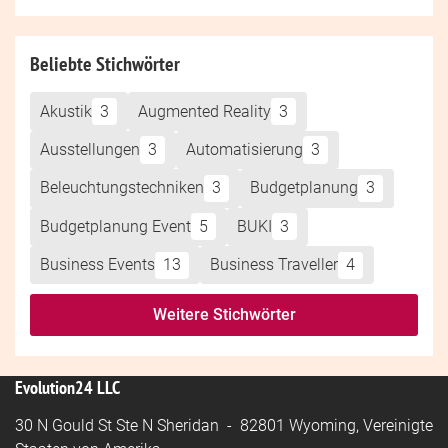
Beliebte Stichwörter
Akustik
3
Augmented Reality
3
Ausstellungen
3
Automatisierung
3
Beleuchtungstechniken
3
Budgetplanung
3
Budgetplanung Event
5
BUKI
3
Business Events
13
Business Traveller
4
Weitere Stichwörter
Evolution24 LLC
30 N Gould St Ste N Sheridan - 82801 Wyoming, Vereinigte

::::

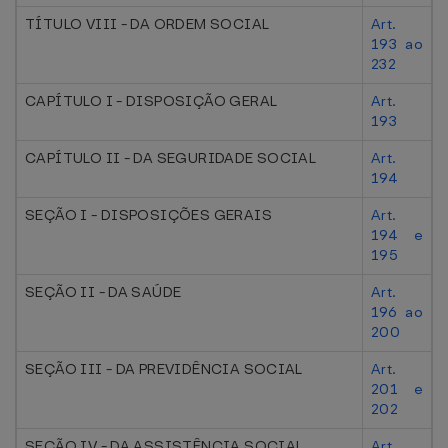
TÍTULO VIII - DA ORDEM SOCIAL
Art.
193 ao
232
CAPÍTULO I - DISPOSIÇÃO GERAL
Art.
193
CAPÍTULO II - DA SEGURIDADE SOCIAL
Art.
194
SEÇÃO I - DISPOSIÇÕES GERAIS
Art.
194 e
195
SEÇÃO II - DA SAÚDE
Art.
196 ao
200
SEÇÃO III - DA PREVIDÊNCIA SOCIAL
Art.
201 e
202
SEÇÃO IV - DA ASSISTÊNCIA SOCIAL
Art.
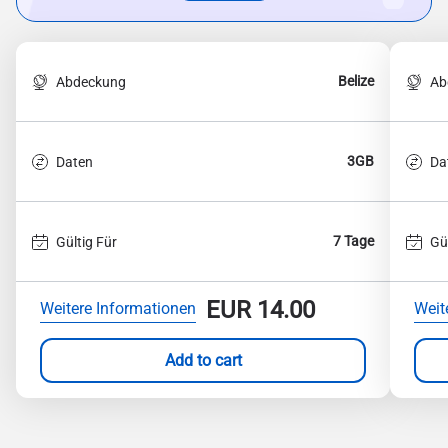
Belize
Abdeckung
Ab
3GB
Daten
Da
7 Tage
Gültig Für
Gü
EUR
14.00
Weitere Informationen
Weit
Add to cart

::::

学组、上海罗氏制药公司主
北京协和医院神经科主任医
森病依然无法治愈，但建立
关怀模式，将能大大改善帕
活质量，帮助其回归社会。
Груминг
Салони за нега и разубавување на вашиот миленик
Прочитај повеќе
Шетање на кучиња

::::

ASSIGNMENT | Within the listing above, print exactly the stretch beginning at the line that contains "TÍTULO VIII - DA ORDEM SOCIAL" and finishing at the line that contains "Add to cart", ends kept, pictures left out, and nothing more.

TASK RESULT |
TÍTULO VIII - DA ORDEM SOCIAL
Art.
193 ao
232
CAPÍTULO I - DISPOSIÇÃO GERAL
Art.
193
CAPÍTULO II - DA SEGURIDADE SOCIAL
Art.
194
SEÇÃO I - DISPOSIÇÕES GERAIS
Art.
194 e
195
SEÇÃO II - DA SAÚDE
Art.
196 ao
200
SEÇÃO III - DA PREVIDÊNCIA SOCIAL
Art.
201 e
202
SEÇÃO IV - DA ASSISTÊNCIA SOCIAL
Art.
Belize
Abdeckung
Ab
3GB
Daten
Da
7 Tage
Gültig Für
Gü
EUR
14.00
Weitere Informationen
Weit
Add to cart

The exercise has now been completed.